Merkmal generativer KI: Die Schüler*innen geben den Ton an. Die KI liefert Ideen, Texte oder Bilder – Entscheidungen trifft der Mensch.

 

Agentische KI:

  1. Planung einer Klassenreise oder eines Schulfests
    Ein KI-Agent erhält als Input das Budget, den Zeitraum und das Reiseziel. Er prüft mögliche Optionen, erstellt eine Reiseroute, vergleicht Angebote, prüft Bewertungen und schlägt einen Ablaufplan vor – und aktualisiert diesen automatisch, wenn sich Parameter ändern.
  2. Projektassistenz für Maturitätsarbeiten
    Ein Agent unterstützt bei der Gliederung, schlägt Literatur vor, verfolgt den Fortschritt, erinnert an Fristen, generiert Zwischenfragen zur Reflexion und kann auf Wunsch selbstständig Zwischenberichte zusammenfassen.
  3. Nachhilfe- oder Lern-Coach
    Ein persönlicher Lernagent erkennt Lernlücken durch Analyse von Aufgabenlösungen, passt Übungsaufgaben an das Niveau an, schlägt geeignete Lernstrategien vor und motiviert zur Selbstkontrolle – alles individuell angepasst.
  4. Forschungshilfe in naturwissenschaftlichen Fächern
    Ein Agent verfolgt eine naturwissenschaftliche Fragestellung, sucht relevante Studien, bereitet Daten auf, plant Versuche (z. B. für Biologie oder Physik) und schlägt Messreihen oder Auswertungsmethoden vor.

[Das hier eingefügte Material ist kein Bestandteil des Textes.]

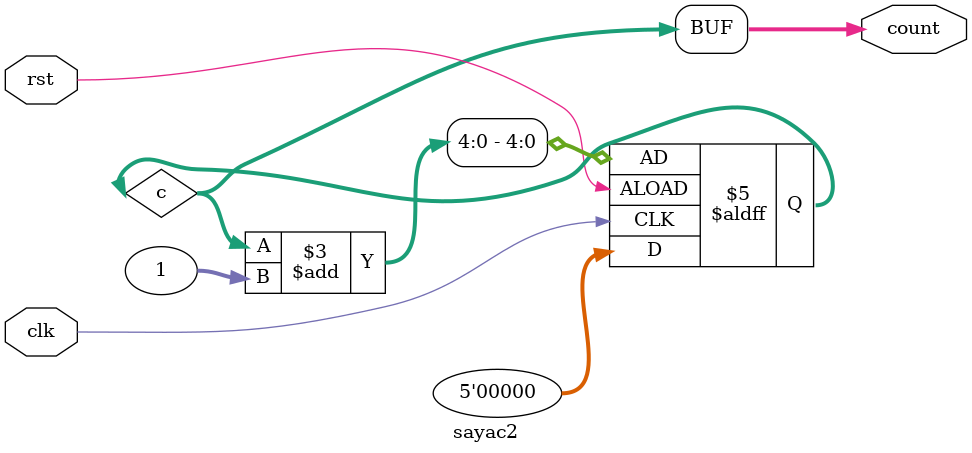
<source format=v>
`timescale 1ns / 1ps
module sayac2#(parameter N=5)(
input clk,rst,
output [N-1:0]count
);
reg [N-1:0]c=0;
always@(posedge clk,negedge rst)begin
    if(rst==1)begin
        c<=0;
    end
    else
        c<=c+1;
end
assign count=c;
endmodule
</source>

Merkmal agentischer KI: Die KI plant, handelt und reflektiert eigenständig – der Mensch setzt nur den Rahmen oder überprüft die Resultate.

 

 

Fazit: Zwei Denkweisen, eine gemeinsame Vision

Generative und agentische KI zeigen zwei Wege, wie Maschinen mit Wissen umgehen: Der eine kreiert, der andere agiert. Beide Technologien ergänzen sich – und zusammen ermöglichen sie eine neue Form der digitalen Zusammenarbeit. Wer die Unterschiede versteht, kann gezielter entscheiden, wann KI ein Werkzeug ist – und wann ein Partner.